[WHAT IS EXPECTED]
Render the lines from the start of the entries through the line with "genus: Salicornia" as a numbered list, leaving out any blank lines.

[DATASET ROWS]
↓
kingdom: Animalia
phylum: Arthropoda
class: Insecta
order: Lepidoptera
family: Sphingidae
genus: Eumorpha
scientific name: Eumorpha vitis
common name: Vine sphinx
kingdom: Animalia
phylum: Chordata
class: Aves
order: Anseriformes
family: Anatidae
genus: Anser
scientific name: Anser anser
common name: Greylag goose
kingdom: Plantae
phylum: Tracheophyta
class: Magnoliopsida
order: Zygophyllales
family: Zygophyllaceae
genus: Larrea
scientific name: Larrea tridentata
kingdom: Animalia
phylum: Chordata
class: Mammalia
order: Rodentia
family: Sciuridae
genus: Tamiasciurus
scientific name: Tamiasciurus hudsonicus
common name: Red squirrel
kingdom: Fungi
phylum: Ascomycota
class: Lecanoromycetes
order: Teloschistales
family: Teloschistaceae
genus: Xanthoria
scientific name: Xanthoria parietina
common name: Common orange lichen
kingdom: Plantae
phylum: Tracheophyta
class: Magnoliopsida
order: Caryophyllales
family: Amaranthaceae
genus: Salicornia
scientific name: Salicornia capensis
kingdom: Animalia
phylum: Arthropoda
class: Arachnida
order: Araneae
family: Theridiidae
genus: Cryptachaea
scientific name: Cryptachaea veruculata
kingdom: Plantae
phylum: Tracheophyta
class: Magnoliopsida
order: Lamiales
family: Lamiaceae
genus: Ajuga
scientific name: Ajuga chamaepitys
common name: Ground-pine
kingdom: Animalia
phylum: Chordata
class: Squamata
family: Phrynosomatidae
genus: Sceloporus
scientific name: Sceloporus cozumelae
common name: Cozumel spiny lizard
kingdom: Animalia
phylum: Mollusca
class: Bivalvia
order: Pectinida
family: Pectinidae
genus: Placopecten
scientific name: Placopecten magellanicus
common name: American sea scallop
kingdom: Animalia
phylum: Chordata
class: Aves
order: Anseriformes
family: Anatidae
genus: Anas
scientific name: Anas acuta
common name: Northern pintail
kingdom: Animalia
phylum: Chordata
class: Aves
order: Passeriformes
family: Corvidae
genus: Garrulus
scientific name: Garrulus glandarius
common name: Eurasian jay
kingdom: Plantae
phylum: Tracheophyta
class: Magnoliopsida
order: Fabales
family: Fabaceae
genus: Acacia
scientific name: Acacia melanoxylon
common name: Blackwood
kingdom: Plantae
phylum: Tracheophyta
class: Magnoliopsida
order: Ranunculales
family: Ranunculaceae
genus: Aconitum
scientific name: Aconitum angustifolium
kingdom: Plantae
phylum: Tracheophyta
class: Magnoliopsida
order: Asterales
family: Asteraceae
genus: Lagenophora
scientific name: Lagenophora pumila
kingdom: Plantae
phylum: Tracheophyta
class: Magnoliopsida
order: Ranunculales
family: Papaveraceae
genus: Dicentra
↑
[TASK ANSWER]
1. kingdom: Animalia
2. phylum: Arthropoda
3. class: Insecta
4. order: Lepidoptera
5. family: Sphingidae
6. genus: Eumorpha
7. scientific name: Eumorpha vitis
8. common name: Vine sphinx
9. kingdom: Animalia
10. phylum: Chordata
11. class: Aves
12. order: Anseriformes
13. family: Anatidae
14. genus: Anser
15. scientific name: Anser anser
16. common name: Greylag goose
17. kingdom: Plantae
18. phylum: Tracheophyta
19. class: Magnoliopsida
20. order: Zygophyllales
21. family: Zygophyllaceae
22. genus: Larrea
23. scientific name: Larrea tridentata
24. kingdom: Animalia
25. phylum: Chordata
26. class: Mammalia
27. order: Rodentia
28. family: Sciuridae
29. genus: Tamiasciurus
30. scientific name: Tamiasciurus hudsonicus
31. common name: Red squirrel
32. kingdom: Fungi
33. phylum: Ascomycota
34. class: Lecanoromycetes
35. order: Teloschistales
36. family: Teloschistaceae
37. genus: Xanthoria
38. scientific name: Xanthoria parietina
39. common name: Common orange lichen
40. kingdom: Plantae
41. phylum: Tracheophyta
42. class: Magnoliopsida
43. order: Caryophyllales
44. family: Amaranthaceae
45. genus: Salicornia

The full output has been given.